Читать книгу ruhumdaki yaralar - Barbaros Altug - Страница 8
Istanbul mu?
Оглавление“Neden ben?” diye sordum. Aslında sorduğum sorunun cevabını biliyordum- olay Istanbul’da olmuştu ve okuldan mezun olduktan sonra stajyer olarak girdiğim ve sonrasında da muhabirliğe terfi ettiğim Paris’teki bu dergide Türkçe bilen hâlâ, sadece ben vardım. Üstelik adım Derin’di, yani onlara göre elbette bir Fransızdan ziyade Türk’tüm.
Ama yıllardır ayak bile basmadığım bir yerin hâlâ “anavatanım” olarak görülmesine de için için bileniyordum. Üstelik öldürülen gazeteciyi hiç tanımıyordum. Ermeni olarak tanıdığım üç beş kişi vardı, onların da hepsi Paris’te, iş için mecburi tanışıklıklardı. Biri ile yeni albümü için röportaj yapmıştım; adımı elbette hatırlamıyordu, şöhreti bir muhabir ismi hatırlamak için fazla büyüktü.

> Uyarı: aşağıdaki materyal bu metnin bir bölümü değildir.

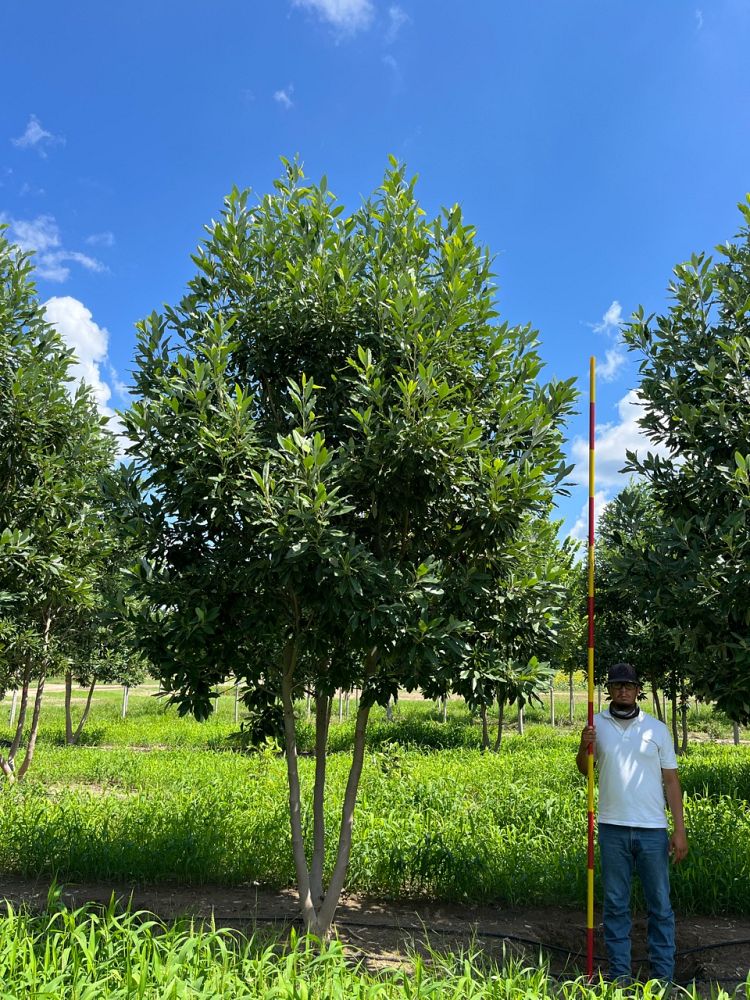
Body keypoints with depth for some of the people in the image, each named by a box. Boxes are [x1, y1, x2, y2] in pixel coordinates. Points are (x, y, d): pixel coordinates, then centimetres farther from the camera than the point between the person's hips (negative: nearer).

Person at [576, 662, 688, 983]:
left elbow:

Ama tenimin renginden, kıvırcık siyah saçlarımdan “Fransız” olmadığımı anlamış, bana Kuzey Afrika’dan olup olmadığımı sormuştu. Sadece “değilim” demekle yetinince konuyu bir daha açmamıştı. Bir diğeri de o sıralar Paris’in bir banliyösünde, belediye başkanlığına oynayan, yakışıklıca, kendinden fazla emin genç bir adamdı. Bir konferansta tanışıp unutmuştum. Sonra başkanlığa yürümeye başlayınca, editörümüz derginin kapağı için bir röportaj yapma fikrini ortaya attı ve masanın karşısından bir ses “Derin tanıyor onu zaten, beraber Marsilya’daki Akdeniz Forumu’na katıldılar,” deyiverdi. Çakmak çakmak gözlerimi üstüne diktiğim sesin sahibi saçının rengi, giyim tarzı, arkadaşları, hevesleri habire değişse de patavatsızlığından bir şey kaybetmemiş olan Emmanuelle’in ta kendisiydi. Derginin kadrosuna yeni katılmıştı, mezun olduktan sonra, önce bir yayınevinde staj yapmış, sonra tropiklerde bir Fransız sömürgesinde kendini bulmaya çalışmış, geri dönünce de her yerde eli kolu olan annesinin yardımıyla bu işe girivermişti.
Bunlar aklımdan geçerken, bir yandan Istanbul’a gitme işini başkasının üstüne nasıl atacağımı düşünüyordum. Ermenilerle ilişkimi mümkün olan en alt noktada tutmaya çalışırken birdenbire bir Ermeni cenazesine katılmak, üstelik bunun için hayal meyal hatırladığım ve Facebook’taki çocukluk fotoğraflarımı koyup beni etiketleyen, ama hiçbiriyle yıllardır görüşmediğim 3–5 insan dışında bir ortak noktam kalmayan bir şehre gitmek en son istediğim şeydi. “Neden ben?” sordum. “Allahım, neden benim başıma kaldı? Ermeni bilirkişisi miyim?”in yüksek sesli dışavurumuydu aslında bu. “Çünkü Türkçe bilen bir tek sensin” cevabı elbette her zamanki gibi patavatsız Emmanuelle’den geldi. Editör elleriyle “E işte aldın cevabını” anlamına gelen abartılı bir reverans yaparken benim aklımdan Türkçe bir kelime geçiyordu sadece: Zevzek!